Although overtly coercive hair removal has a long history in the United States, the more widespread practices of voluntary hair removal evident today are remarkably recent. So, too, is the dominant culture’s general aversion to visible hair. From the first decades of contact and colonization through the first half of the nineteenth century, disdain for body hair struck most European and Euro-American observers as decidedly peculiar: one of the enigmatic characteristics of the continent’s indigenous peoples. In sharp contrast with the discourse surrounding bearded detainees at Guantánamo, the beardless “Indians” were described as exceptionally, even bizarrely, eager to pluck and shave. Only in the late nineteenth century did non-Native Americans, primarily white women, begin to express persistent concern about their own body hair, and not until the 1920s did large numbers begin routinely removing hair below the neck. By the mid-twentieth century, however, the revolution was nearly complete: where eighteenth-century naturalists and explorers considered hair-free skin to be the strange obsession of indigenous peoples, Cold War–era commentators blithely described visible body hair on women as evidence of a filthy, “foreign” lack of hygiene. The normalization of smooth skin in dominant U.S. culture is not even a century old.
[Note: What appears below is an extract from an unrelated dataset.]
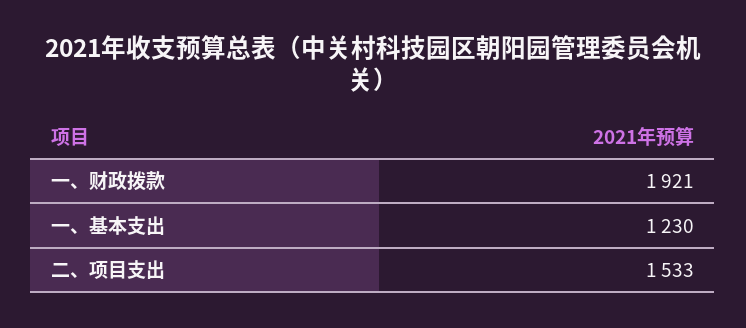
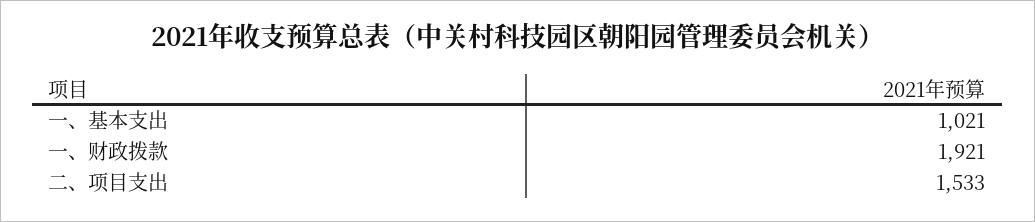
一、基本支出: 1230 -> 1021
What accounts for this increasing antipathy toward body hair? Previous historical investigation sheds little light on the matter. Even the voluminous scholarship devoted to various beauty practices in the United States—cosmetics, breast enlargements, plastic surgery, hairstyling—largely overlooks hair removal. How, then, might we understand the prevalence of practices that are repetitive and expensive, at best, and not infrequently messy, painful, disfiguring, and even deadly?